## Data for this exercise:
begin
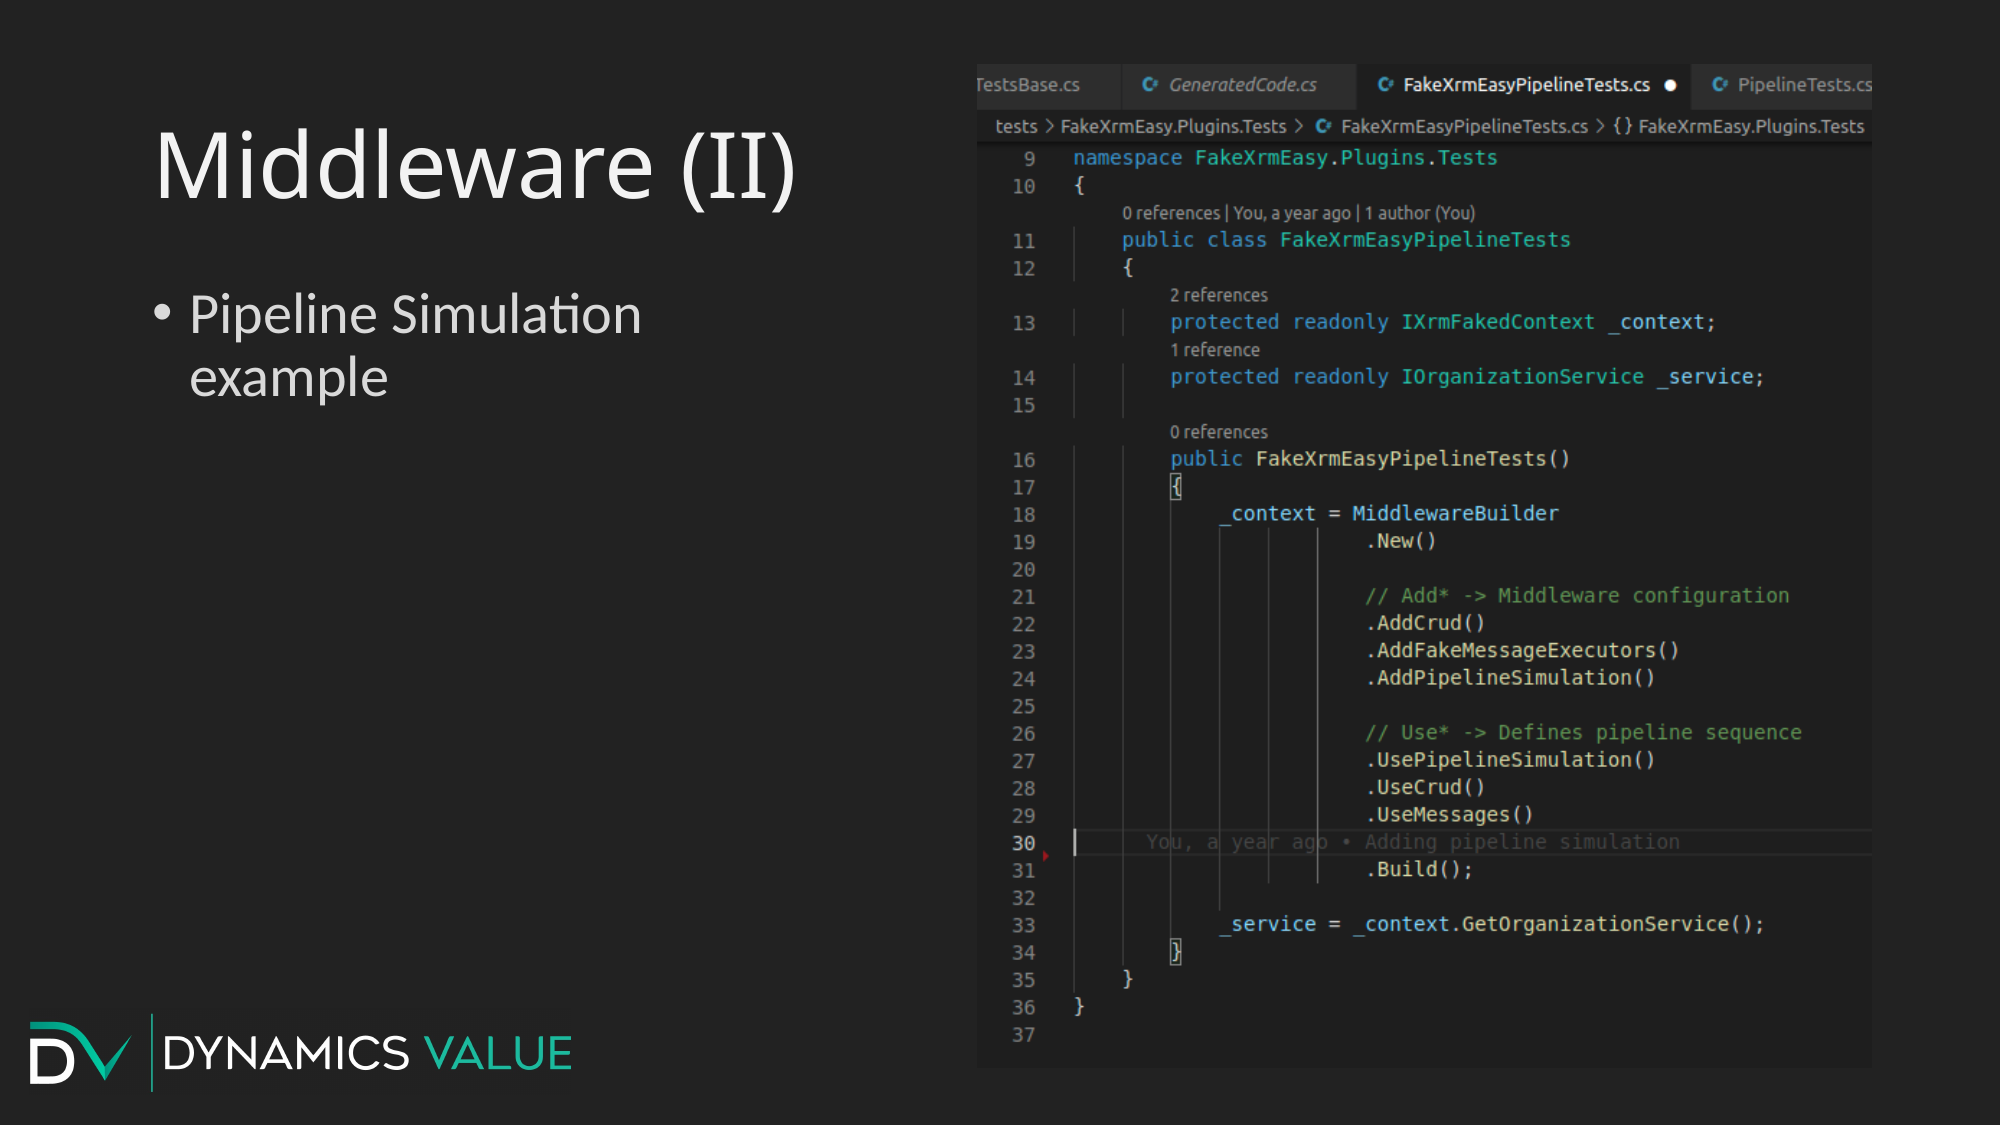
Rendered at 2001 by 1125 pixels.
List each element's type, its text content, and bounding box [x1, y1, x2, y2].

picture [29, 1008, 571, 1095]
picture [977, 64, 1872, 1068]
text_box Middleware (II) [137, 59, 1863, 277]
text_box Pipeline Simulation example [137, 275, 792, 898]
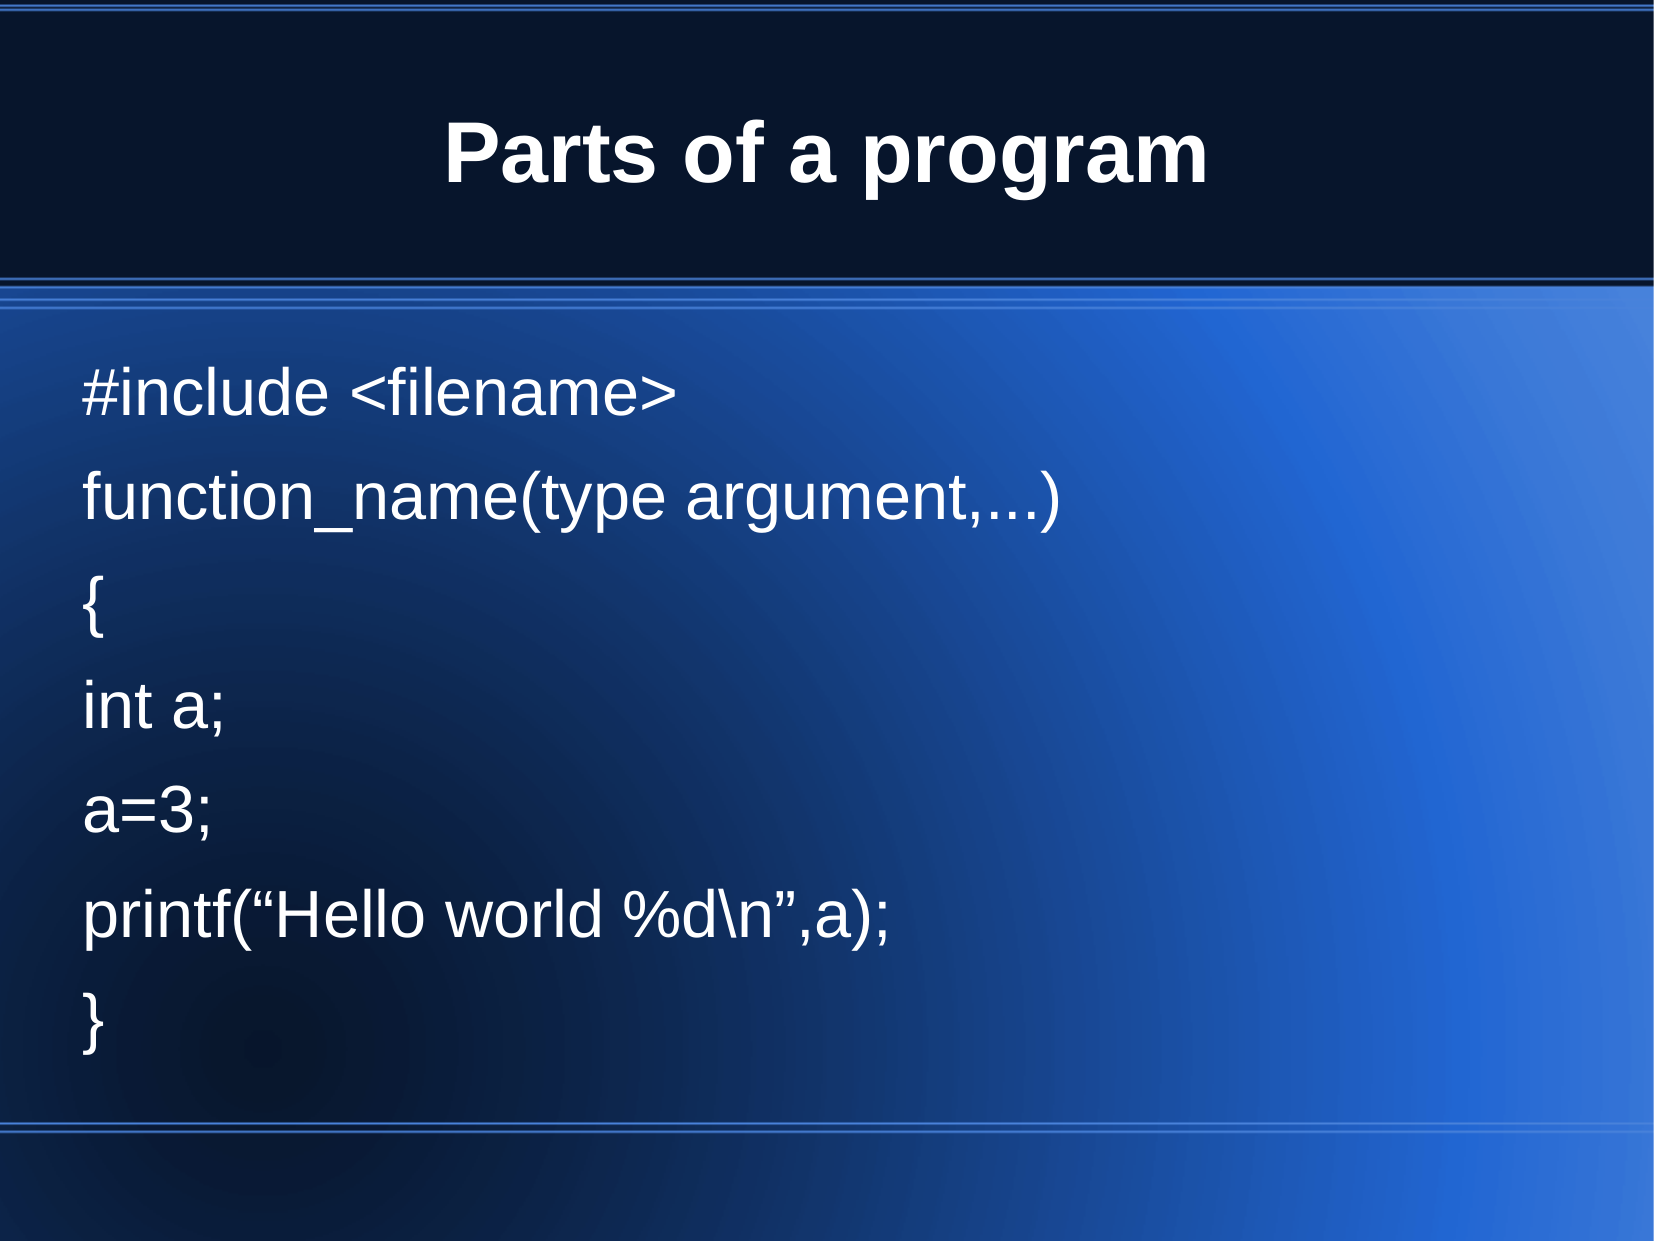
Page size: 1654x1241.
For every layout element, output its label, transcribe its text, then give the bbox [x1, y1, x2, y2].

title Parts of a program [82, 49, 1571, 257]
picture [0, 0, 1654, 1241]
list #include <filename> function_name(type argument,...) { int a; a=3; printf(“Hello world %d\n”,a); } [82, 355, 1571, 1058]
end
begin
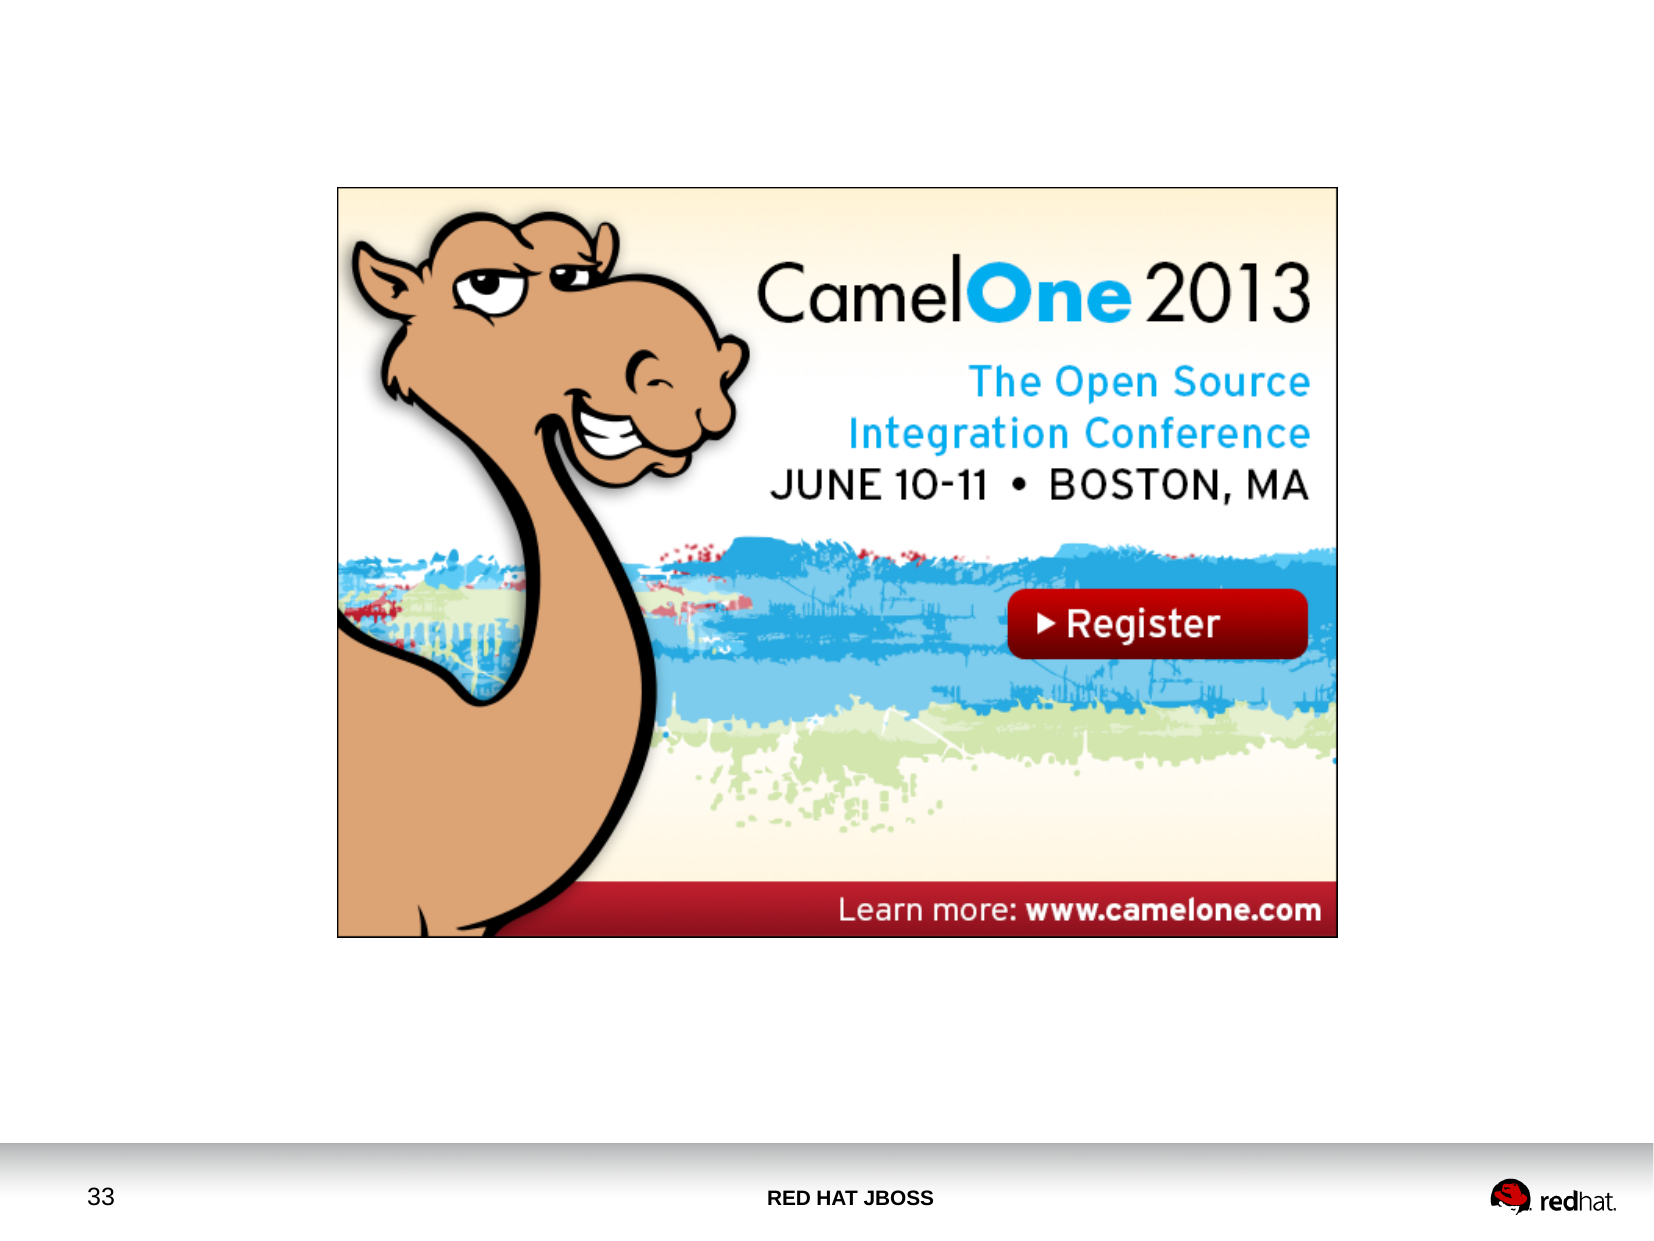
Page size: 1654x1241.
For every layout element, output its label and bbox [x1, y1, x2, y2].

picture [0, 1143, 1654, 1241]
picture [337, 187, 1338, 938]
end
begin
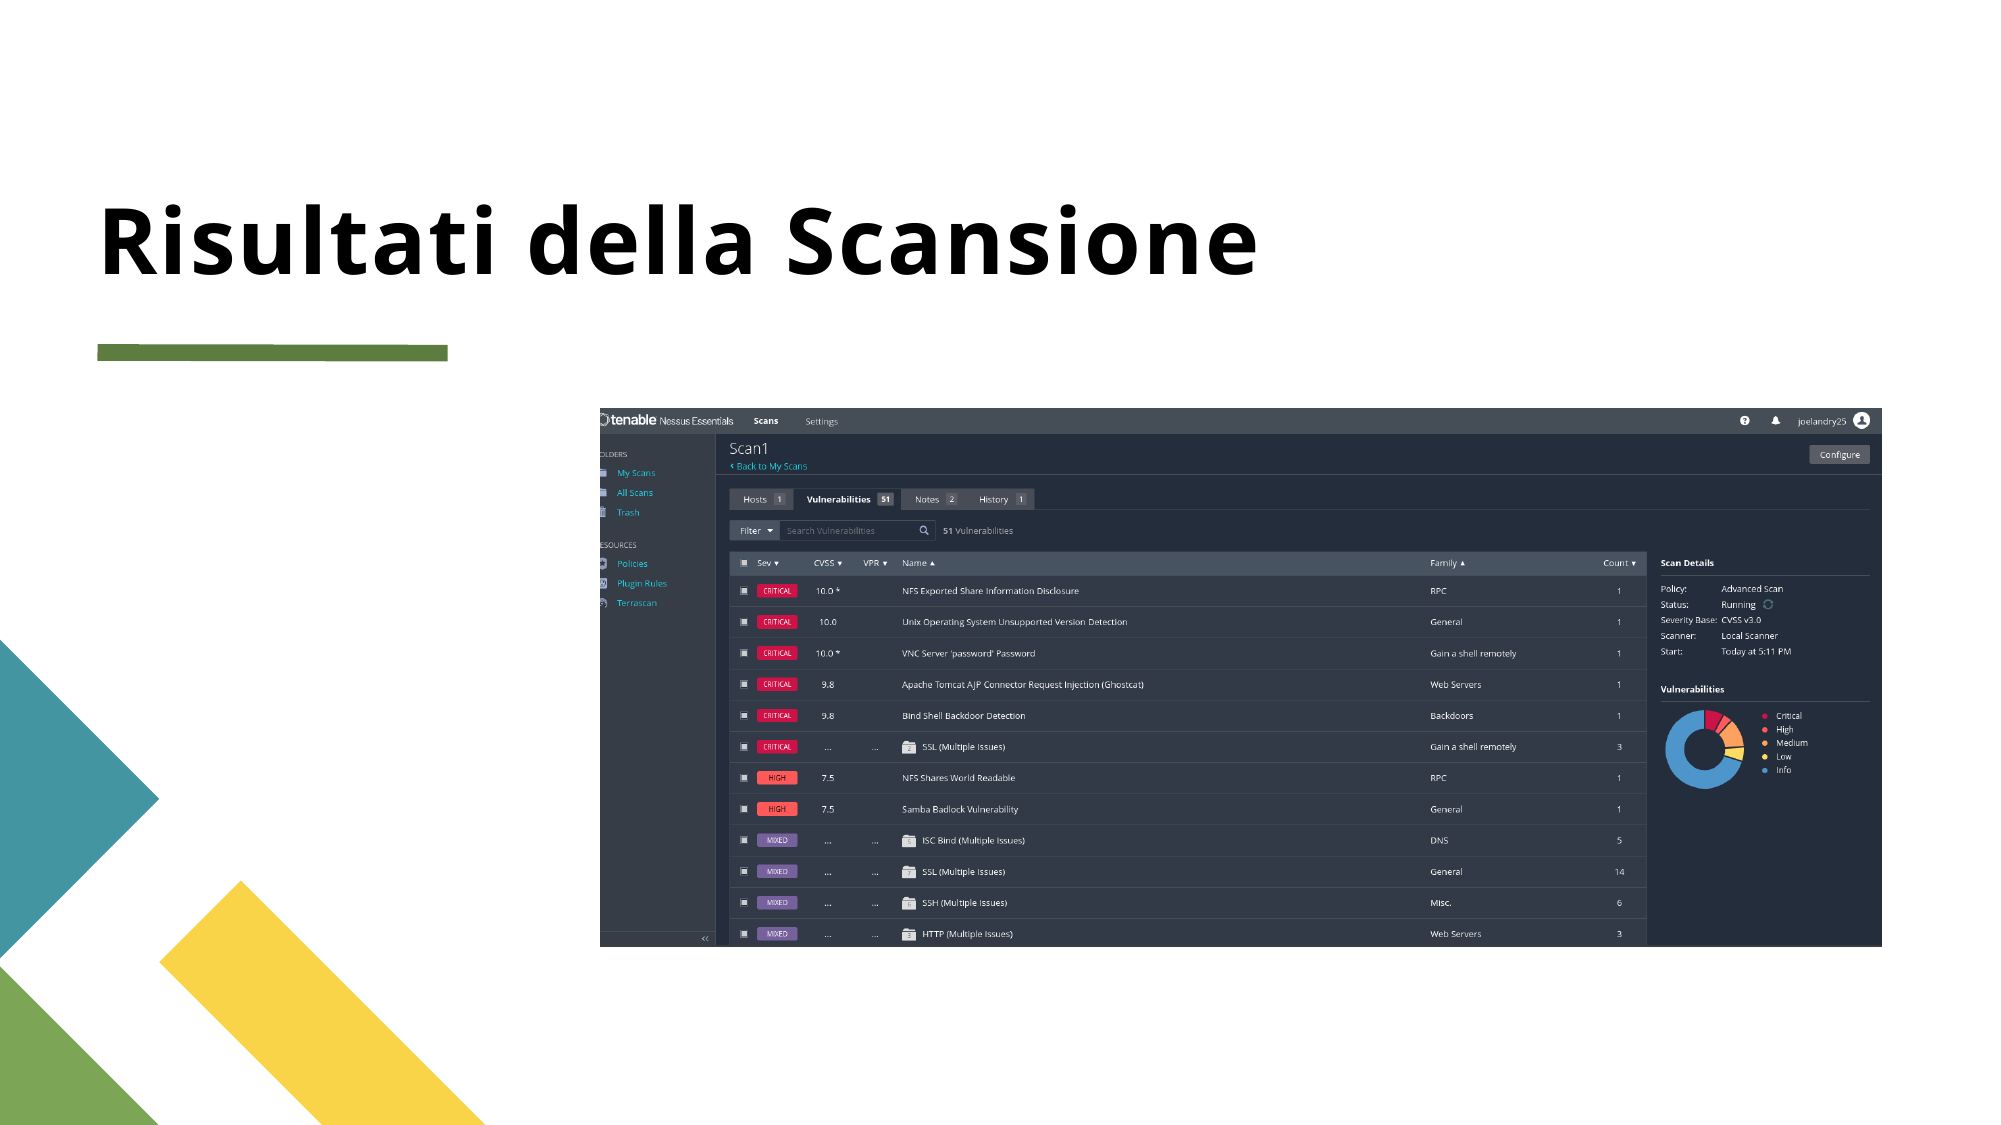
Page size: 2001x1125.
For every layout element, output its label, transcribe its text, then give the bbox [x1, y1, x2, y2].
end
## Exercise directions:
Locate every line in the data above that contains the string "type", and copy each one.

## Result of this task:
List each element's type, its text content, and bounding box [x1, y1, x2, y2].
list #include <filename> function_name(type argument,...) { int a; a=3; printf(“Hello world %d\n”,a); } [82, 355, 1571, 1058]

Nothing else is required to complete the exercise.